----- DATA FOR THIS TASK

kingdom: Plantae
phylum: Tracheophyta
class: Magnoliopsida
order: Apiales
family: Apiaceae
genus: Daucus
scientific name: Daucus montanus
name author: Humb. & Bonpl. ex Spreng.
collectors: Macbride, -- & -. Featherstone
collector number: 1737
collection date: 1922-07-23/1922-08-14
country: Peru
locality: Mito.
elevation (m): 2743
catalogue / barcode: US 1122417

----------
----- DATA FOR THIS TASK

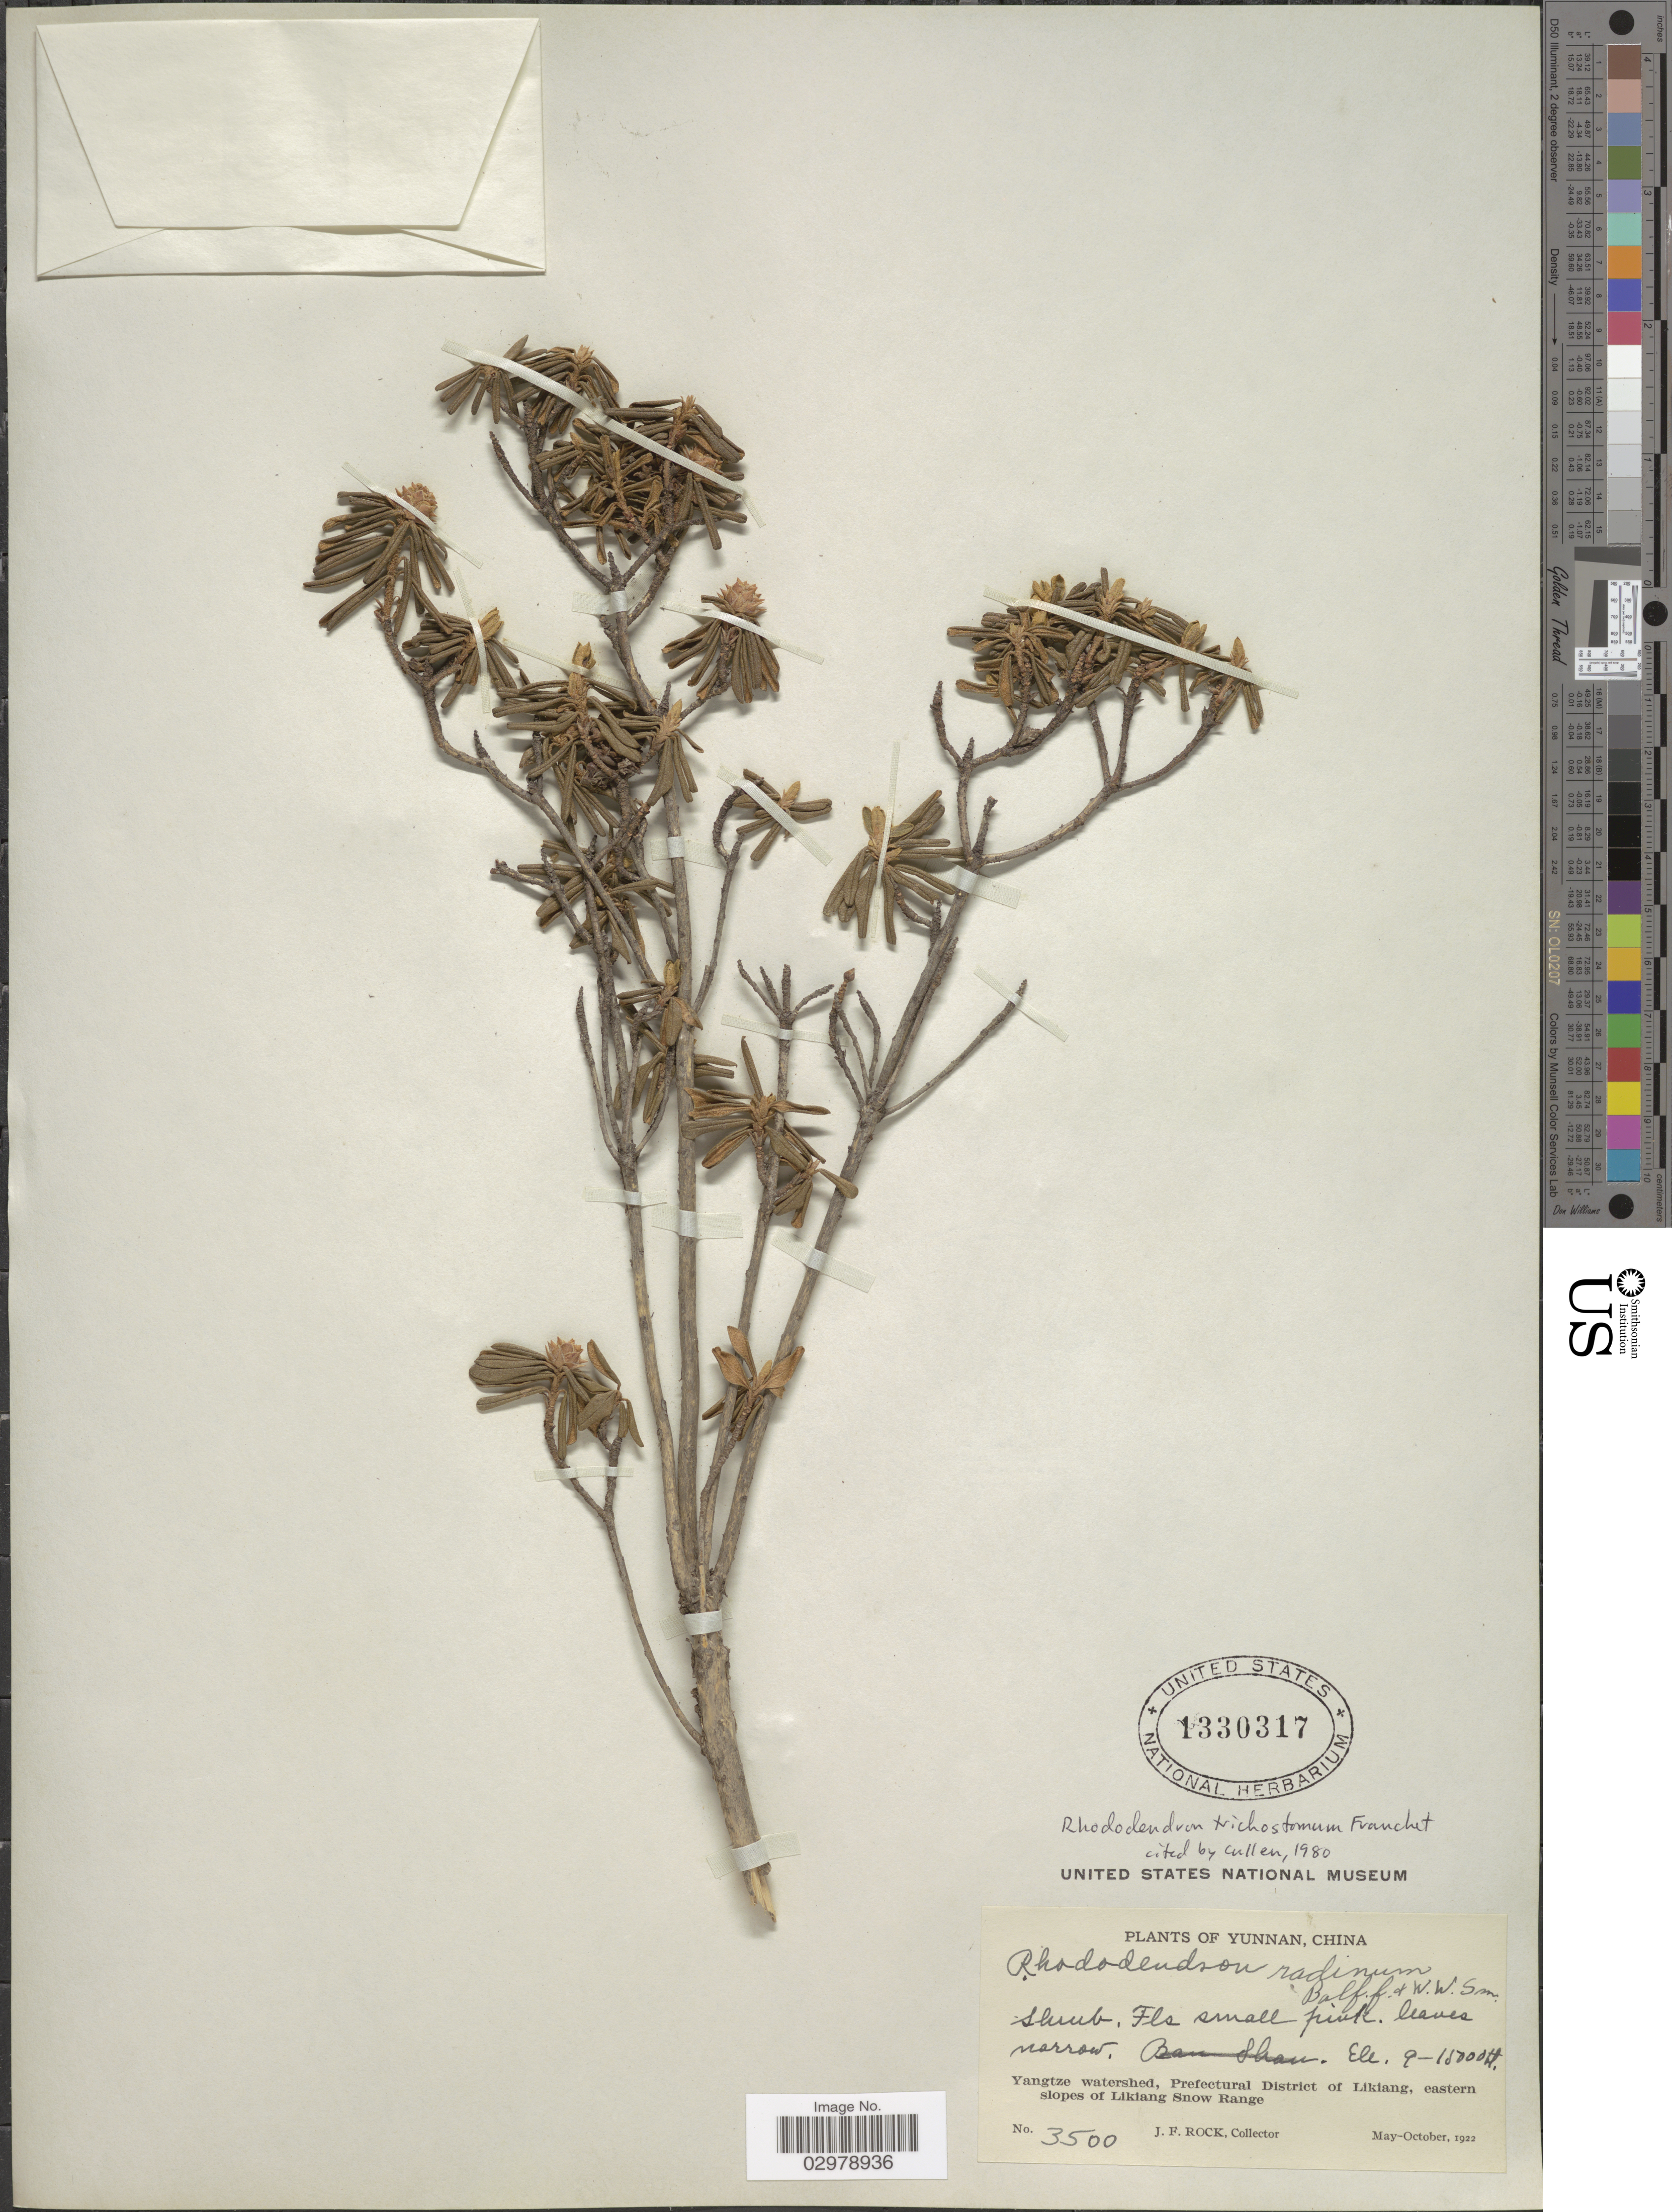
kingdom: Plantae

----------
----- DATA FOR THIS TASK

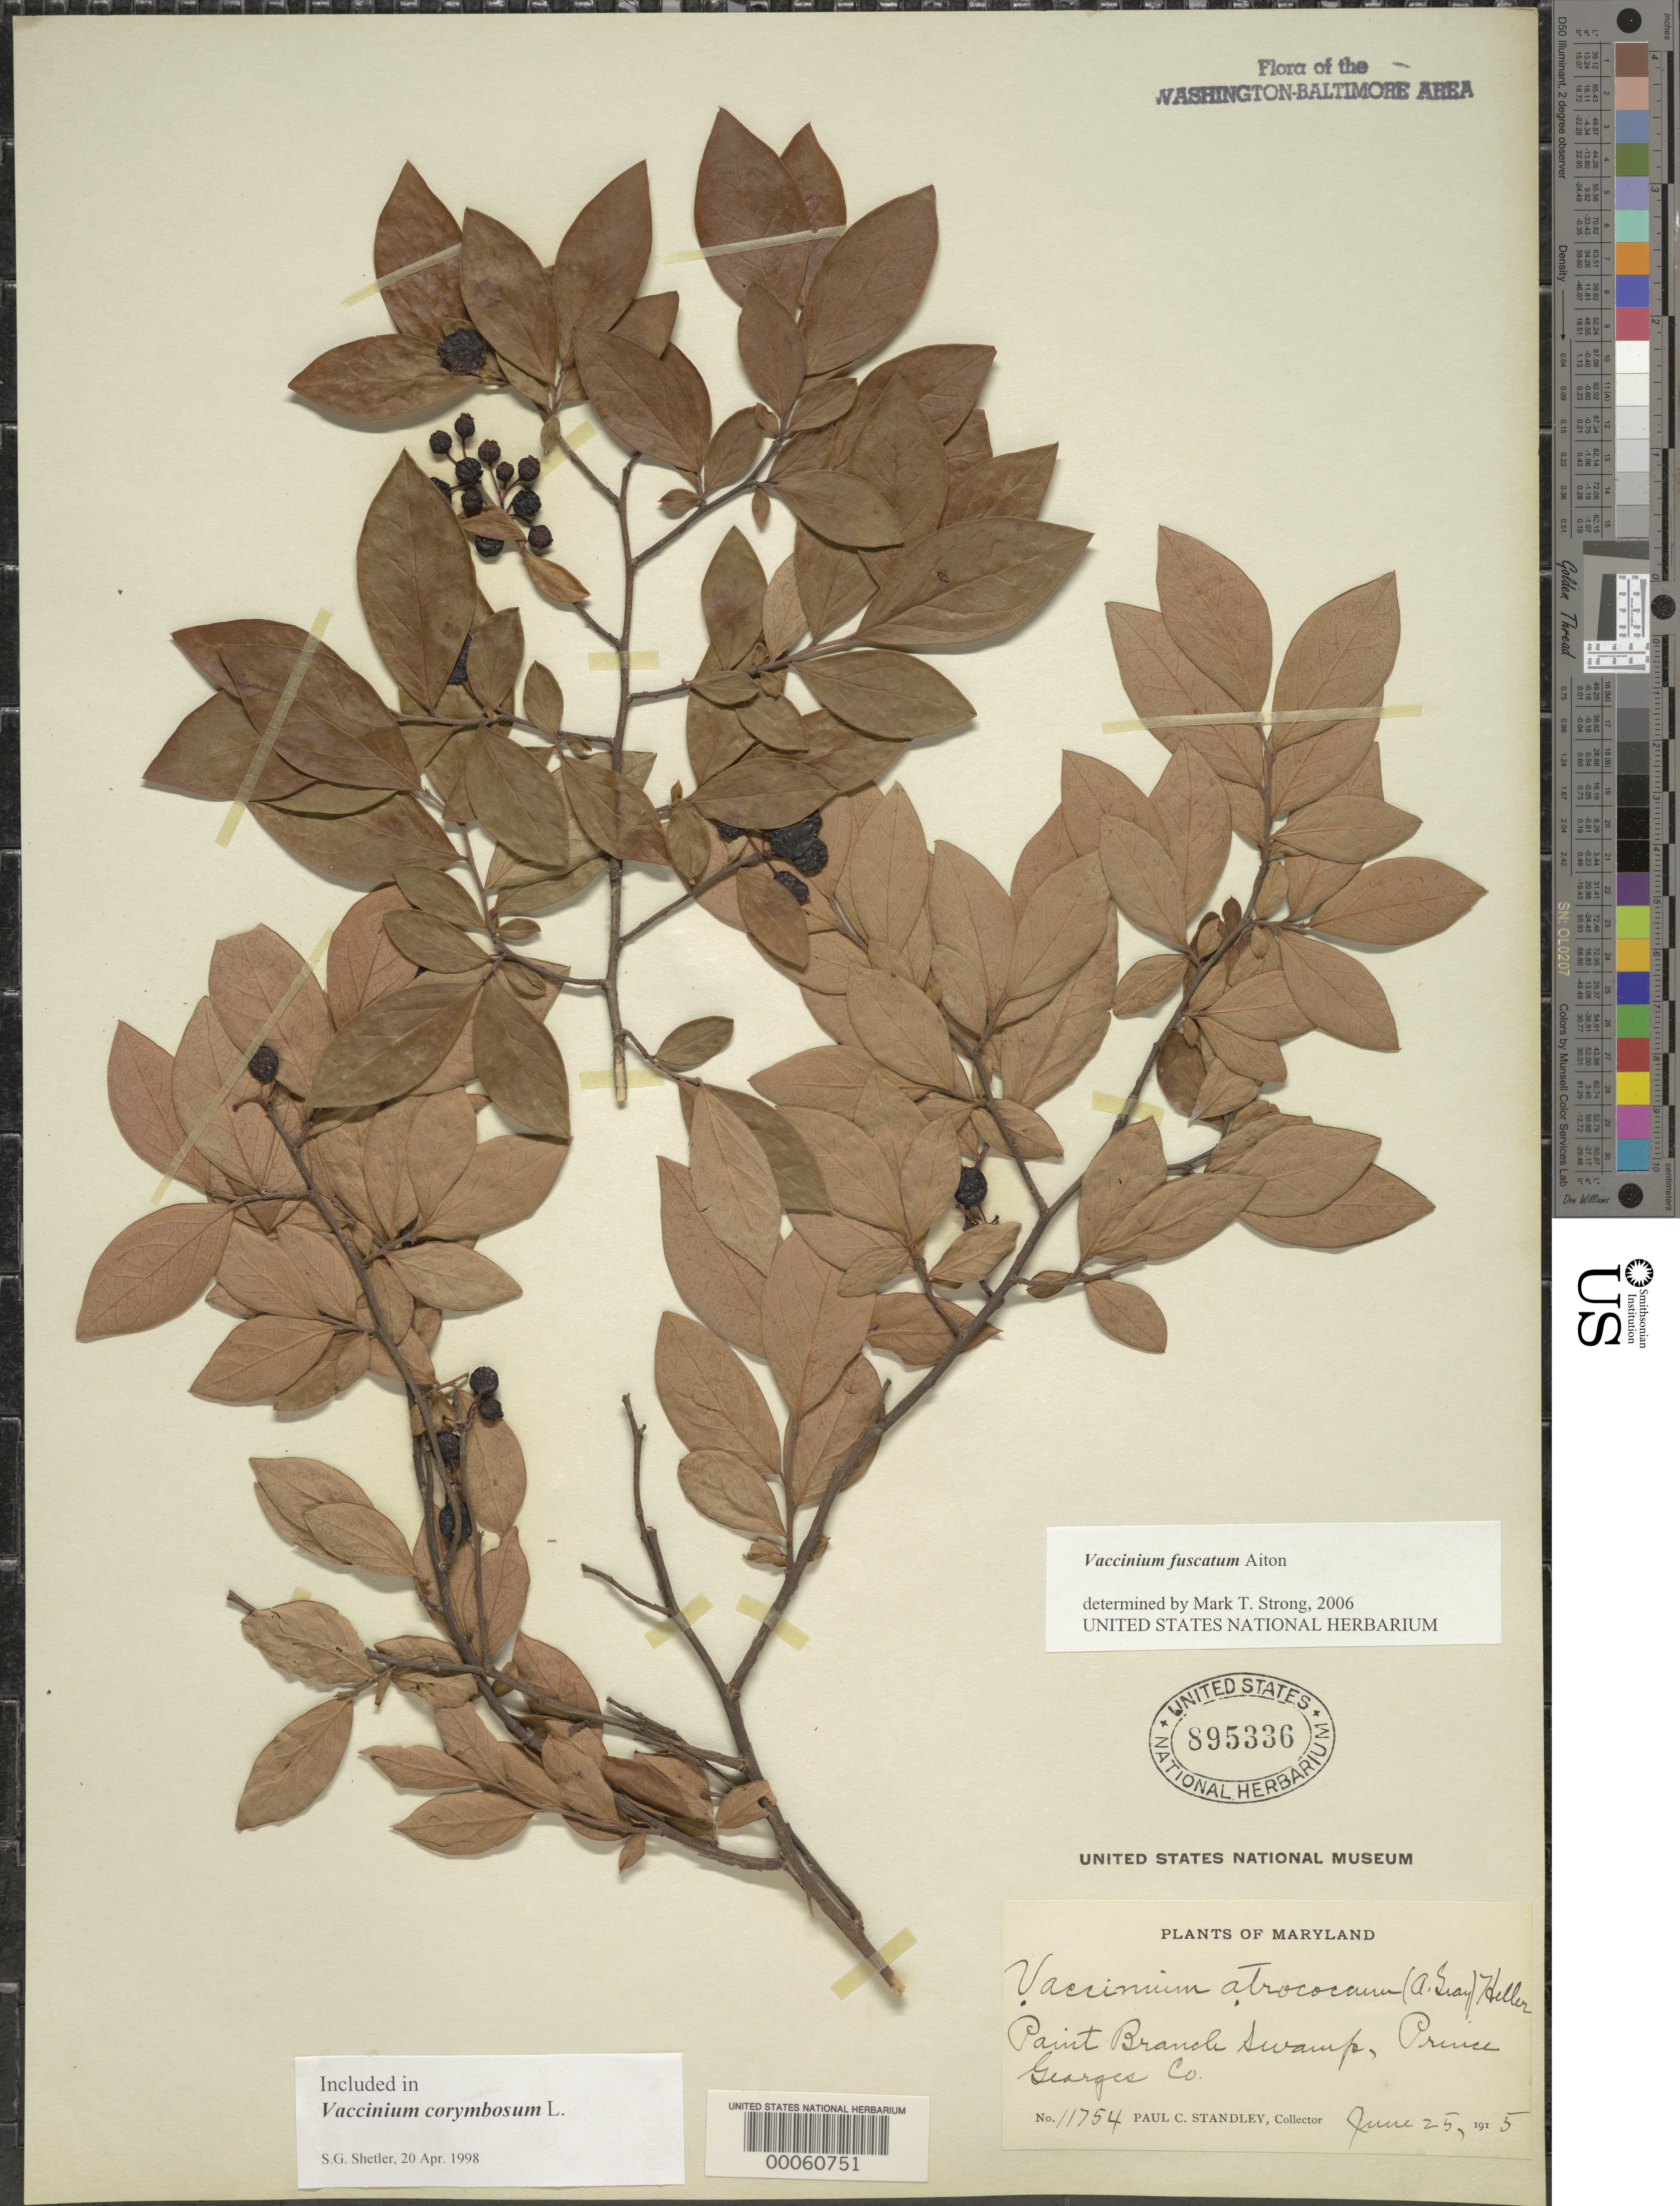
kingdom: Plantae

----------

YOUR INSTRUCTIONS: Reproduce the material from the line with "name author: Humb. & Bonpl. ex Spreng." up to and including the line with "elevation (m): 2743", keeping every character unchanged.

SOLUTION FOR THIS EXERCISE:
name author: Humb. & Bonpl. ex Spreng.
collectors: Macbride, -- & -. Featherstone
collector number: 1737
collection date: 1922-07-23/1922-08-14
country: Peru
locality: Mito.
elevation (m): 2743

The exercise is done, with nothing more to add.